There’s been some mixed reaction about the acquisition but we believe that Square is on the right track with the acquisition. And the market seems to agree with that assessment as the Square stock price is up by about 15% since the deal was announced.
One thing is clear, we will continue to keep our eyes out for quality assets that can be added to the Rise Stock portfolio and won’t hesitate to sell our investment in any asset that we believe doesn’t fit into the objective of the Rise Index.
Hello, Square, what’s the end game?
Online payment is expected to reach $10 trillion by 2024. To take a large chunk of the pie would require greater ambition. And we believe that is the ambition Square is pursuing as an end game.
In February, Square acquired TIDAL. In July it announced the acquisition of AfterPay. Square has been an active advocate of Bitcoin and currently put out a job advert looking for someone to help develop a hardware wallet for Bitcoin. And even more compelling is that Square is building a new decentralized finance business.

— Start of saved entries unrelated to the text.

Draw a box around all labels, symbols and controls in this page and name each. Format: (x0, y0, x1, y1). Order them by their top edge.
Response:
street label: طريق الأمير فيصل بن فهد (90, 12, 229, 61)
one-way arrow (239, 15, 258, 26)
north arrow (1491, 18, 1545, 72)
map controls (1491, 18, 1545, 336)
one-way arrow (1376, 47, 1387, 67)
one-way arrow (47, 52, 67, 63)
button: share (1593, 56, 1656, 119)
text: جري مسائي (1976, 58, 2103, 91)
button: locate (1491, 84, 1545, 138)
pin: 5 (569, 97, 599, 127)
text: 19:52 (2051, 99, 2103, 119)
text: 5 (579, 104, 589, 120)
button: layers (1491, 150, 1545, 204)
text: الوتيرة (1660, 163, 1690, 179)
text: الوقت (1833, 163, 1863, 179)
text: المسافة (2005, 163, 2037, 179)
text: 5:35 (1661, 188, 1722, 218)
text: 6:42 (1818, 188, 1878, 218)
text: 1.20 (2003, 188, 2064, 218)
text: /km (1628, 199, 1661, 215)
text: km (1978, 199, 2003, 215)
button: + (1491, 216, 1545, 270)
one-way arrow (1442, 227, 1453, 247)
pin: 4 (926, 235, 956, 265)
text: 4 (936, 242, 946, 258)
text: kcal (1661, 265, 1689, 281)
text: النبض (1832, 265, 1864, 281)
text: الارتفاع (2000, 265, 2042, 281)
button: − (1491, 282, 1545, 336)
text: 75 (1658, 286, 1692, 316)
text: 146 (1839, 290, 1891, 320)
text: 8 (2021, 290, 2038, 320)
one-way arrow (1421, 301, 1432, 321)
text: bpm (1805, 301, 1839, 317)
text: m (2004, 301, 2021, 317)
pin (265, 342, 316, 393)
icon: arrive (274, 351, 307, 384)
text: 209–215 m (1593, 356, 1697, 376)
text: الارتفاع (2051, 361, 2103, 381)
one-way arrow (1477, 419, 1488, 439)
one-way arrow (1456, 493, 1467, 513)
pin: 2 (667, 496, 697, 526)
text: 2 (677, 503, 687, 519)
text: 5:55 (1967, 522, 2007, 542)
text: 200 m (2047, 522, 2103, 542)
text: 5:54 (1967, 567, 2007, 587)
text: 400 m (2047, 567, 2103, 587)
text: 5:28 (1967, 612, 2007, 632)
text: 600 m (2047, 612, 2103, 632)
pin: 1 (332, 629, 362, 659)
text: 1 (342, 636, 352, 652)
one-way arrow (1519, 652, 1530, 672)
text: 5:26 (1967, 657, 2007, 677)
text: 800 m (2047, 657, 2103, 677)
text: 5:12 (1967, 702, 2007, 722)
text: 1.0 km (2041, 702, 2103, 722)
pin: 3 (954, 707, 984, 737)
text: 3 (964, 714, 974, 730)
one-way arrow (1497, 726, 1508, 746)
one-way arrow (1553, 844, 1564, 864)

We believe all these efforts are optimized towards just a goal that resurfaced a lot in this Q2 shareholders update. “To attract customers who use more of Square products and bring in more funds into the Square ecosystem” on the side of the individual customer (CashApp) and to be the cohesive ecosystem for all merchant needs (Seller).
Achieving this would require all the strategic bets that Square has been taking lately and more. Including being at the forefront of what tomorrow might be the most resilient payment system (Bitcoin). Other bets (like TIDAL) are taken both to strengthen existing product growth (influencer marketing) and serve a new kind of customers (Artists). What’s obvious from where we stand is that Square wants to be the cohesive ecosystem of all kinds of payment online or offline. And that is an ambition that we support at Risevest. We like it when our portfolio companies are thriving and ambitious.
This is not the end of the Square story. It’s still early and there is a long haul ahead.